Il monaco della Chiusa ci conta come Ugone di Montboissier, detto lo Scucito, ricco gentiluomo di Alvernia, andò con sua moglie Isengarda a Roma a confessarsi de’suoi enormi peccati al sommo ponte­fice, dal quale gli fu imposto che per mercè dell’anima sua fondasse un monastero in onore di S. Mi­chele arcangelo. Parve ad Ugone che la vetta del monte Pircheriano, che sta a cavaliere di vai di Susa come a guardar l’entrata d’Italia, convenisse a stanza del fortissimo fra i celesti guerrieri, tanto più che S. Giovanni Vincenzo di Ravenna v’avea già intitolata all’arcangelo una cappella venuta in fama di mira­colosa, dove egli stesso faceva vita penitente; epperò venne in Avigliana ove il marchese Arduino teneva sua corte, e con ospitali accoglienze ricevuto, lo pregò che gli vendesse quella rupe co’ siti vicini; Arduino inteso l’animo suo, volea fargliene liberal dono; ma poi consentì a riceverne il giusto prezzo, affinchè nessuno de’ suoi successori potesse mai pretendere d’avervi ragione alcuna.

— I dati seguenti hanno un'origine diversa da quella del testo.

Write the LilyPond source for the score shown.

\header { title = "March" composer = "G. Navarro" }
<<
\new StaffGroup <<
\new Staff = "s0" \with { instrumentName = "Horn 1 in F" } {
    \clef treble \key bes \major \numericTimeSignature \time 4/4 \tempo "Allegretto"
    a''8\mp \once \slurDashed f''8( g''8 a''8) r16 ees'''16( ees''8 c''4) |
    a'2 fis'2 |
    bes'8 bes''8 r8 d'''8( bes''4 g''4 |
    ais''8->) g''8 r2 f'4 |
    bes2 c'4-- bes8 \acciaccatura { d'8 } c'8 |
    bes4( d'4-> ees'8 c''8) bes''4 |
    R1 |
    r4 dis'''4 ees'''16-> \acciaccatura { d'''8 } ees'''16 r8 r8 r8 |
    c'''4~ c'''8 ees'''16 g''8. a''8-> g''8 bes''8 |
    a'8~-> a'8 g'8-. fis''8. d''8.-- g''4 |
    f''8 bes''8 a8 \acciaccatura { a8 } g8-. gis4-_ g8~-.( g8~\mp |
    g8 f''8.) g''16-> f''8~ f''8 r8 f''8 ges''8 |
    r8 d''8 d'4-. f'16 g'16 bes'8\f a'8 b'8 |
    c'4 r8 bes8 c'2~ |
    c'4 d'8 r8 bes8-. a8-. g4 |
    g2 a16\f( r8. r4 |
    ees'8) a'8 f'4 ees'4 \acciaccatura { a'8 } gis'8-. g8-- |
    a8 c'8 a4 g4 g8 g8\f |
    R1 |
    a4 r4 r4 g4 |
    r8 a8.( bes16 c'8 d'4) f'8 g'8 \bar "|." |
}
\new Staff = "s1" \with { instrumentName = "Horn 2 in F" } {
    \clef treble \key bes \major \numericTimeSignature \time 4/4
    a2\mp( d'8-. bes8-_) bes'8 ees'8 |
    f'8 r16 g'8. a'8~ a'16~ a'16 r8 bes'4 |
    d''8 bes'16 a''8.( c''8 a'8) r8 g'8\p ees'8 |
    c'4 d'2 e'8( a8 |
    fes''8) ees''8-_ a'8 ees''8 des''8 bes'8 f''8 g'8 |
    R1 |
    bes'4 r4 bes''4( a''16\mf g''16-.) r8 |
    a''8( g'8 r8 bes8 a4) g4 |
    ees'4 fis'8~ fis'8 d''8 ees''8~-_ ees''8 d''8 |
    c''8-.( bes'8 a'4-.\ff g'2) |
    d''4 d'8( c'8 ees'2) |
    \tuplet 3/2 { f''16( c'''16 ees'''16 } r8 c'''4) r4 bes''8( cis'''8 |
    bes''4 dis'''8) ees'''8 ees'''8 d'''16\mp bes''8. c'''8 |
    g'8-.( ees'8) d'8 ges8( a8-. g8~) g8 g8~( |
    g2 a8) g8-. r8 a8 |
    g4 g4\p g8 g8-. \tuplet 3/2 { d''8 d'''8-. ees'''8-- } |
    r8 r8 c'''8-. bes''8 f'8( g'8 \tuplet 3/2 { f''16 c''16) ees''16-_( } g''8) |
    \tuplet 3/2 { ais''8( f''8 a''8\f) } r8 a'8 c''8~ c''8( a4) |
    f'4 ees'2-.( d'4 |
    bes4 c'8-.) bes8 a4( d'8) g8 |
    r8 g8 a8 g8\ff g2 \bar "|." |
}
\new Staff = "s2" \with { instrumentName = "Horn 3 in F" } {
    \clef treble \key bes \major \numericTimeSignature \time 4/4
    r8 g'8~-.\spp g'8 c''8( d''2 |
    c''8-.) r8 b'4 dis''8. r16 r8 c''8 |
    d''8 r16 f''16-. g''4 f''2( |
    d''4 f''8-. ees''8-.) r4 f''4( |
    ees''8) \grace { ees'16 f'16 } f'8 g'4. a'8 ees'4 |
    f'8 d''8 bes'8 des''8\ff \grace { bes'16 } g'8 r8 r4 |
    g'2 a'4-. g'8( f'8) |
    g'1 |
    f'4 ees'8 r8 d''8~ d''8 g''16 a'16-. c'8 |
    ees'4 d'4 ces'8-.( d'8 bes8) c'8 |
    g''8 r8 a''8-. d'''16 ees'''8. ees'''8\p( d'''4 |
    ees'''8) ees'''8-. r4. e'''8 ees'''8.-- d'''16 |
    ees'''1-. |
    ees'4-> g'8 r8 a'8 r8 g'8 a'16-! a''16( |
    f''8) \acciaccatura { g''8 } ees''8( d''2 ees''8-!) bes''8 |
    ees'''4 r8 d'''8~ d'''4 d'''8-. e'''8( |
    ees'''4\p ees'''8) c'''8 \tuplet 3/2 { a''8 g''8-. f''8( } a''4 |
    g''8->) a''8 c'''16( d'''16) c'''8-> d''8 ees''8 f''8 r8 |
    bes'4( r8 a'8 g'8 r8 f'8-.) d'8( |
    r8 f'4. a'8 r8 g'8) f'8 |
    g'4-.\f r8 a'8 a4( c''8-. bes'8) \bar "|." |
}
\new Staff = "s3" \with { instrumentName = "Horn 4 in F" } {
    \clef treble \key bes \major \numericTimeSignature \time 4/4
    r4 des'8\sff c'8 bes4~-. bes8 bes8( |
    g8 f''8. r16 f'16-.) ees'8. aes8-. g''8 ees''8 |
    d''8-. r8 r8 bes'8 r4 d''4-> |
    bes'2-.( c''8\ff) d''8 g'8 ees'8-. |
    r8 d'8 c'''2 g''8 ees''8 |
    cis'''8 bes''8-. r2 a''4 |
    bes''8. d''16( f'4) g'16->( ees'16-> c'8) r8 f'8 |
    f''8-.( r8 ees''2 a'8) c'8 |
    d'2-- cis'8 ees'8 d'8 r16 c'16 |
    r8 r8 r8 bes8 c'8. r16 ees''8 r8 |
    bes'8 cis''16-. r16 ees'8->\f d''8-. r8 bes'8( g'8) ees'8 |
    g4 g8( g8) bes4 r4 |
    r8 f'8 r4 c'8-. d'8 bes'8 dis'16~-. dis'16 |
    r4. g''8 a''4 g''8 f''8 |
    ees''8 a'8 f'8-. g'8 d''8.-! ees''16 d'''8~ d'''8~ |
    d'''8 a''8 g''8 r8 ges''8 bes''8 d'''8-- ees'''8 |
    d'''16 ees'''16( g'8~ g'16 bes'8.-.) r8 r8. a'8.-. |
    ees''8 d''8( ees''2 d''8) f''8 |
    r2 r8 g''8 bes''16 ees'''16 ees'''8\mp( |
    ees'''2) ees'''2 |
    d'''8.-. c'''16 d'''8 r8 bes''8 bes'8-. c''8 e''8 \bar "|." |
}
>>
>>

E così ebbe cominciamento [p. 153 modifica]l’illustre badia di S. Michele de’ Benedittini neri, che salì ben presto in gran rinomanza, sicché sul principio del secolo xiii più di 140 chiese obbedi­vano alla sua giurisdizione.

Da quest’Ugone il Discucito discendeva Pietro il Venerabile, abate di Clugnì, che fiorì sul principio del secolo xii, e fu dimestico amico di Pietro Abeliardo.

Se non che questo concorso del marchese Arduino alla fondazione della Sagra di S. Michele per pro­babili congetture, si vuole che, non ad Arduino Glabrione ed all’anno 966, come fe’ il Terraneo, ma ad un altro marchese Arduino, nipote di figlio di quello debba riferirsi, e ai tempi di papa Silvestro ii, e così verso al 1000.7

Figliuolo e successore di Arduino Glabrione fu il marchese Manfredo i, di cui si sa però altro che il nome. Egli fu padre del marchese Odelrico Man­fredo ii che gli succedette nel 1001, e morì nel 1035 lasciando lo Stato alla famosa contessa Adelaide, che fu poi moglie d’Oddone di Savoia. Ma pro­cediamo riposatamente.


Note

  1. [p. 162 modifica]Itaque dum reteximus acta vel gesta regum, dignum est ut de vasis loquamur, Arduini scilicet infelicem prolem satagimus dicere. — Chron. Noval., lib. v, cap. ii.
  2. [p. 162 modifica]Cap. xiii. Extitit quidam marchio illius temporibus (Lotharii) cuius memoriam saepissime fecimus, nomine Arduinus Glabrio. — Il che forse non fu avvertito dal collega ed amico sig. conte Cesare Balbo (Dei duchi, marchesi e conti dell’Italia settentrionale),quando opinò che Ar­duino non sia salito all’onor marchionale primachè Berengario al regio. Sebbene Arduino occupasse uno Stato che aveva probabilmente appartenuto a Berengario, pare che questi temendone la potenza, amando meglio averlo amico che nemico, e altronde essendo, si può dire, padrone del regno, non pensasse a movergli querela.
  3. [p. 162 modifica]Chron. Noval., v, cap. vii.
  4. [p. 162 modifica]Chron. Noval., v, cap. viii.
  5. [p. 162 modifica]Trist., Calchi, lib. vi.
  6. [p. 162 modifica]Roccamelone.
  7. [p. 162 modifica]Sopra alcuni scrittori del monastero di S. Michele della Chiusa, ecc., dissertazione di Luigi Provana.